Чем дальше разрушается наш быт, чем неустроеннее мы живем, тем крепче убеждение, что выпавшим звеном был строй, гармония старой жизни; ее целостный уклад, а «вина» революции в пренебрежении к ценностям и достижениям прошлого. В стремлении все разрушить до основанья, камня на камне не оставить, а затем построить заново. В небрежении и нехранении созданного отцами и дедами, ребячливом упоении новизной. В разбазаривании былых богатств… Эта мысль одушевляет разные слои — от элиты до «низов», она звучит всюду — от нескончаемых телепередач до какой-нибудь районной газетенки уровня, «Пульса Тушина»; она проявляется во всем — даже в том, что «Старая Москва» М. Пыляева постоянно перепечатывалась в последнее время — от «Московской правды» до «Москвы». И можно представить себе, какой бальзам на раны многих и многих украинских читателей пролили перепечатка в «Жовтне» (1989–1990) «Истории запорожских казаков» Дмитра Яворницкого или книги Михайлы Грушевского «Культурно-национальный рук» Украины 16–17 веков» — прекрасных работ старых историков, буквально погружающих нас в атмосферу давешней жизни, передающих вкусы и запахи ее вольных просторов, способные довести голодного и запертого в пыльном городе современного читателя до головокружения. Или одновременная публикация «Окаянных дней» И. Бунина в «Литературном обозрении», «Слове», «Литературном Киргизстане», «Даугаве» (все — 1989-й).

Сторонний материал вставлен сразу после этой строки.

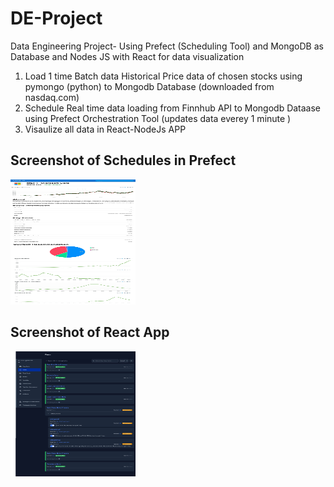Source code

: # DE-Project
Data Engineering Project- Using Prefect (Scheduling Tool) and MongoDB as Database and Nodes JS with React for data visualization
1. Load 1 time Batch data Historical Price data of chosen stocks using pymongo (python) to Mongodb Database (downloaded from nasdaq.com)
2. Schedule Real time data loading from Finnhub API to Mongodb Dataase using Prefect Orchestration Tool (updates data everey 1 minute )
3. Visaulize all data in React-NodeJs APP
## Screenshot of Schedules in Prefect
<img src="images\reactapp.jpeg" alt="React App" width="200" height="200">

## Screenshot of React App
<img src="prefectschedules.jpeg" alt="React App" width="200" height="200">

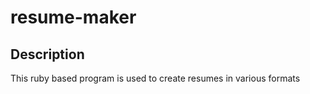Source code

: # resume-maker

## Description

This ruby based program is used to create resumes in various formats
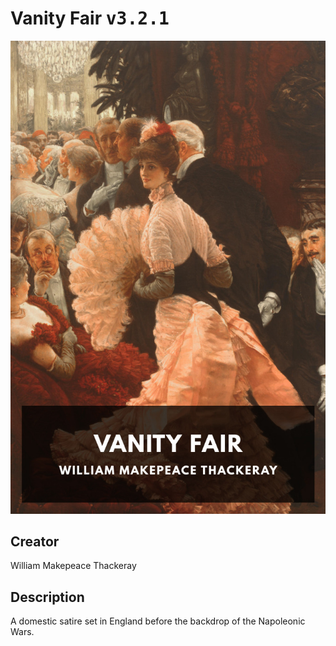 
# Vanity Fair <kbd>v3.2.1</kbd>

<center>
  <img src="./cover-1024.jpg"/>
</center>

## Creator
William Makepeace Thackeray

## Description
A domestic satire set in England before the backdrop of the Napoleonic Wars.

Все эти публикации могут и должны вызывать только бескорыстную радость. Тут нет вопроса.
Вопрос в другом: благодаря чему они рождают обостренный интерес? Благодаря трезвому историческому знанию о славном прошлом Украины? Суровой правде о «буднях» революции? Или благодаря возможности сладко помечтать об утраченном? То есть — благодаря той самой «ретроспективной утопии», которую Бунин, писатель отнюдь не утопичный, сознательно ввел в «Окаянные дни», чтобы резче оттенить ужас реальности: «Наши внуки не будут в состоянии даже представить себе ту Россию, в которой мы когда-то (то есть вчера) жили, которую не ценили, не понимали, — всю (…) мощь, богатство, счастье»…
Все было: бессмысленное и беспощадное разрушение дворцов и каменных палат, взрывы храмов, сотворение калининских проспектов, поджоги зданий и разграбление библиотек. Было и варварство, и кровавое опьянение толпы озверевших люмпенов. Но — пожар 1812 года дотла спалил Москву, не разорвав цепи времен; пугачевский бунт по жестокости сопоставим с разбоями гражданской войны, и, однако, похмелье тогда наступило быстро. Все можно поправить, реставрировать, отстроить, выкупить. Почти все. Нельзя ничем заменить только одно — прямой контакт поколений, осуществляемый не на встречах, форумах, слетах, а в родительском доме, во дворе, в быту. И потому гораздо страшнее, гораздо непоправимее разрухи, пожаров, «бесформенности» — была изоляция, сначала нравственная, а потом и физическая, живых носителей прошлого, делающих его вечным настоящим, — до чего наполеоновские французы не додумались, а Пугачев осуществить не успел[54]. Между тем, условно говоря, если поколение Короленко и Бунина — и — поколение бравого матроса Железняка будут разделены непроходимой пропастью, для потомков последнего путь в прошлое, «короленками» и «буниными» олицетворяемое, будет закрыт напрочь, даже если они поднимут из запасников всё, что сохранила история о людях уровня и круга полтавского писателя.
Поэтому, разделяя общий ужас перед разорением старых «гнезд», я хотел бы обратить внимание на то, что ценности уходящей культуры не только разрушались, но и сохранялись: ленинские декреты об архивах и об организации музейного дела тому порукой! Но «сохраняемое» изымалось из живой жизни: драгоценные кольца разлучали с теплом рук, икону — с церковным таинством, мемориальную квартиру — с бытовым укладом выселяемых соседей усопшего классика, с шулюм двора. Вот в чем беда! Ценности отлучались от людей, потерявших ценность, и становились элементами системы отчужденной информации о прошлом, которое навсегда прошло. Совершалась музеизация старой культуры, и особенно чуткие носители ее предугадали последствия этого процесса, находясь у самых его истоков.